If the `DROP` is `CASCADE`, any `HOLD`s on the dropped object are also dropped (even if the `HOLD` is also over other objects).

`HOLD`s cannot be mutated (objects added or removed) after creation, but they can be renamed in a transaction like other objects, and so can achieve the same goal.

In order to specify a `HOLD` on a new index or materialized view whose underlying object may have a long history,
`HOLD`s support a special multi-statement DDL of the form

```
BEGIN;
CREATE INDEX i ...;
CREATE HOLD ON i;
COMMIT;
```

In a transaction, exactly one `CREATE HOLD` statement is allowed to follow a `CREATE` statement if the `HOLD` names exactly and only the created object.

### Monitoring

To monitor `HOLD`s, a new `mz_catalog.mz_holds` table will be maintained with structure:

- `id text`: the `HOLD`'s id
- `schema_id text`
- `name text`
- `at uint8`: the `HOLD`'s time

A `mz_catalog.mz_hold_objects` describes objects belonging to a `HOLD`

- `hold_id text`: the `HOLD`'s id
- `on_id text`: the object's id

### Implementation of time tracking

The `HOLD` object has an associated time that must be written down somewhere on creation then updated on advancement.
The time will be stored in the catalog, so a DDL operation is performed.
Due to performance concerns of users simultaneously advancing many `HOLD`s at once, and DDLs needing to be serialized, we will batch all incoming `ADVANCE` requests.
Although these are DDL operations, this design doc does *not* propose batching all DDLs together, only `ADVANCE`s.
This should produce a natural rate limit of a few per second and scale as usage grows.
`HOLD`s must also be accounted for in `bootstrap_index_as_of` and `bootstrap_materialized_view_as_of`.

## Minimal Viable Prototype

An MVP exists at https://github.com/MaterializeInc/materialize/pull/22976.

## Alternatives

- Instead of supporting multiple objects, we could support a single object and enforce the `HOLD` is created in its schema.
Or, we could support multiple objects, but they must all be in the same schema and the `HOLD` must be in that schema as well.

- These could be called `READ HOLD`s instead of `HOLD`s.
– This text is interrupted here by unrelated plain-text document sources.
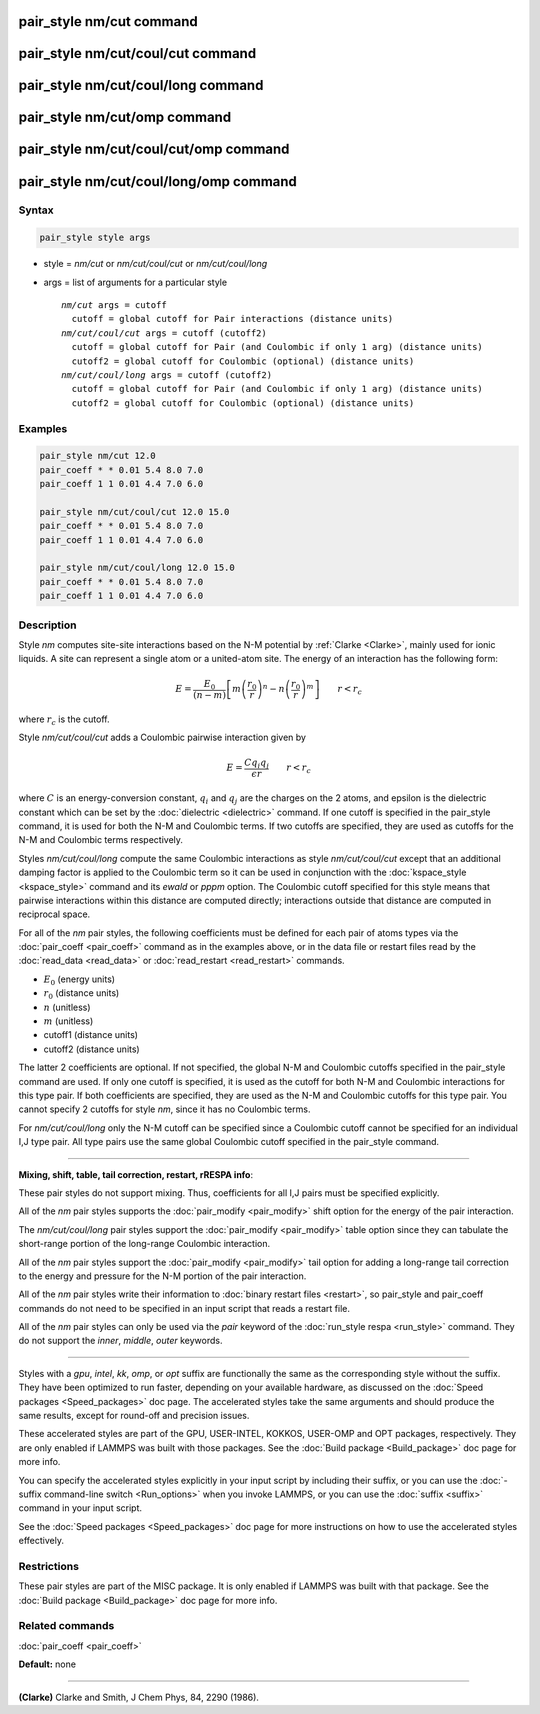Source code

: .. index:: pair_style nm/cut

pair_style nm/cut command
=========================

pair_style nm/cut/coul/cut command
==================================

pair_style nm/cut/coul/long command
===================================

pair_style nm/cut/omp command
=============================

pair_style nm/cut/coul/cut/omp command
======================================

pair_style nm/cut/coul/long/omp command
=======================================

Syntax
""""""

.. code-block:: LAMMPS

   pair_style style args

* style = *nm/cut* or *nm/cut/coul/cut* or *nm/cut/coul/long*
* args = list of arguments for a particular style

  .. parsed-literal::

       *nm/cut* args = cutoff
         cutoff = global cutoff for Pair interactions (distance units)
       *nm/cut/coul/cut* args = cutoff (cutoff2)
         cutoff = global cutoff for Pair (and Coulombic if only 1 arg) (distance units)
         cutoff2 = global cutoff for Coulombic (optional) (distance units)
       *nm/cut/coul/long* args = cutoff (cutoff2)
         cutoff = global cutoff for Pair (and Coulombic if only 1 arg) (distance units)
         cutoff2 = global cutoff for Coulombic (optional) (distance units)

Examples
""""""""

.. code-block:: LAMMPS

   pair_style nm/cut 12.0
   pair_coeff * * 0.01 5.4 8.0 7.0
   pair_coeff 1 1 0.01 4.4 7.0 6.0

   pair_style nm/cut/coul/cut 12.0 15.0
   pair_coeff * * 0.01 5.4 8.0 7.0
   pair_coeff 1 1 0.01 4.4 7.0 6.0

   pair_style nm/cut/coul/long 12.0 15.0
   pair_coeff * * 0.01 5.4 8.0 7.0
   pair_coeff 1 1 0.01 4.4 7.0 6.0

Description
"""""""""""

Style *nm* computes site-site interactions based on the N-M potential
by :ref:`Clarke <Clarke>`, mainly used for ionic liquids.  A site can
represent a single atom or a united-atom site.  The energy of an
interaction has the following form:

.. math::

   E = \frac{E_0}{(n-m)} \left[ m \left(\frac{r_0}{r}\right)^n - n
   \left(\frac{r_0}{r}\right)^m \right] \qquad r < r_c

where :math:`r_c` is the cutoff.

Style *nm/cut/coul/cut* adds a Coulombic pairwise interaction given by

.. math::

   E = \frac{C q_i q_j}{\epsilon  r} \qquad r < r_c

where :math:`C` is an energy-conversion constant, :math:`q_i` and :math:`q_j`
are the charges on the 2 atoms, and epsilon is the dielectric constant which can
be set by the :doc:`dielectric <dielectric>` command.  If one cutoff is
specified in the pair\_style command, it is used for both the N-M and Coulombic
terms.  If two cutoffs are specified, they are used as cutoffs for the N-M and
Coulombic terms respectively.

Styles *nm/cut/coul/long* compute the same
Coulombic interactions as style *nm/cut/coul/cut* except that an
additional damping factor is applied to the Coulombic term so it can
be used in conjunction with the :doc:`kspace_style <kspace_style>`
command and its *ewald* or *pppm* option.  The Coulombic cutoff
specified for this style means that pairwise interactions within this
distance are computed directly; interactions outside that distance are
computed in reciprocal space.

For all of the *nm* pair styles, the following coefficients must
be defined for each pair of atoms types
via the :doc:`pair_coeff <pair_coeff>` command as in the
examples above, or in the data file or restart files read by the
:doc:`read_data <read_data>` or :doc:`read_restart <read_restart>`
commands.

* :math:`E_0` (energy units)
* :math:`r_0` (distance units)
* :math:`n` (unitless)
* :math:`m` (unitless)
* cutoff1 (distance units)
* cutoff2 (distance units)

The latter 2 coefficients are optional.  If not specified, the global
N-M and Coulombic cutoffs specified in the pair\_style command are used.
If only one cutoff is specified, it is used as the cutoff for both N-M
and Coulombic interactions for this type pair.  If both coefficients
are specified, they are used as the N-M and Coulombic cutoffs for this
type pair.  You cannot specify 2 cutoffs for style *nm*\ , since it
has no Coulombic terms.

For *nm/cut/coul/long* only the N-M cutoff can be specified since a
Coulombic cutoff cannot be specified for an individual I,J type pair.
All type pairs use the same global Coulombic cutoff specified in the
pair\_style command.

----------

**Mixing, shift, table, tail correction, restart, rRESPA info**\ :

These pair styles do not support mixing. Thus, coefficients for all
I,J pairs must be specified explicitly.

All of the *nm* pair styles supports the
:doc:`pair_modify <pair_modify>` shift option for the energy of the pair
interaction.

The *nm/cut/coul/long* pair styles support the
:doc:`pair_modify <pair_modify>` table option since they can tabulate
the short-range portion of the long-range Coulombic interaction.

All of the *nm* pair styles support the :doc:`pair_modify <pair_modify>`
tail option for adding a long-range tail correction to the energy and
pressure for the N-M portion of the pair interaction.

All of the *nm* pair styles write their information to :doc:`binary restart files <restart>`, so pair\_style and pair\_coeff commands do not need
to be specified in an input script that reads a restart file.

All of the *nm* pair styles can only be used via the *pair* keyword of
the :doc:`run_style respa <run_style>` command.  They do not support the
*inner*\ , *middle*\ , *outer* keywords.

----------

Styles with a *gpu*\ , *intel*\ , *kk*\ , *omp*\ , or *opt* suffix are
functionally the same as the corresponding style without the suffix.
They have been optimized to run faster, depending on your available
hardware, as discussed on the :doc:`Speed packages <Speed_packages>` doc
page.  The accelerated styles take the same arguments and should
produce the same results, except for round-off and precision issues.

These accelerated styles are part of the GPU, USER-INTEL, KOKKOS,
USER-OMP and OPT packages, respectively.  They are only enabled if
LAMMPS was built with those packages.  See the :doc:`Build package <Build_package>` doc page for more info.

You can specify the accelerated styles explicitly in your input script
by including their suffix, or you can use the :doc:`-suffix command-line switch <Run_options>` when you invoke LAMMPS, or you can use the
:doc:`suffix <suffix>` command in your input script.

See the :doc:`Speed packages <Speed_packages>` doc page for more
instructions on how to use the accelerated styles effectively.

Restrictions
""""""""""""

These pair styles are part of the MISC package.  It is only enabled if
LAMMPS was built with that package.  See the :doc:`Build package <Build_package>` doc page for more info.

Related commands
""""""""""""""""

:doc:`pair_coeff <pair_coeff>`

**Default:** none

----------

.. _Clarke:

**(Clarke)** Clarke and Smith, J Chem Phys, 84, 2290 (1986).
- `SUBSCRIBES` themselves could be made durable, or we introduce `CREATE SUBSCRIPTION` that would similarly achieve this goal ((proposal)[https://github.com/MaterializeInc/materialize/issues/17541#issuecomment-1569340739]).

- Allow users to configure the compaction window of objects.
This has problems: the window could be too short for recovery or too long and overuse resources, OOMing a cluster.
Having users routinely advance a `HOLD` should scale the extra resource use to exactly how far behind a user is.
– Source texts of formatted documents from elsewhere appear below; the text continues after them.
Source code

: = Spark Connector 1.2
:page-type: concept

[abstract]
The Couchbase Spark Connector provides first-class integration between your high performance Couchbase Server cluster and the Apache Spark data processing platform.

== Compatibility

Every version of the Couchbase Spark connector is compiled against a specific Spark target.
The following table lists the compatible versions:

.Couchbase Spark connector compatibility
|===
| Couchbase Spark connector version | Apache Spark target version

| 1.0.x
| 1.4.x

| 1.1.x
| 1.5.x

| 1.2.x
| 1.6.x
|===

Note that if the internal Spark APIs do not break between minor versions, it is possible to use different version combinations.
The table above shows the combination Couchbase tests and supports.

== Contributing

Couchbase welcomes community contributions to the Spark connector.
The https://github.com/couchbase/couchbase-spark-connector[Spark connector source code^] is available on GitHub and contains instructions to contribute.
- The stored time could be stored in one or many persist shards.
This might scale better than using the catalog, but has the downside of separating the full state of a `HOLD` from its catalog entry.

## Open questions

- Should `HOLD`s be allowed on system objects?
Allowing this could put the introspection cluster at risk, but then again so can `BEGIN; SELECT * from mz_x`.

- What are the actual resource increases for a `HOLD`?
Do indexes take more memory, and all the others only take more s3 but not more memory?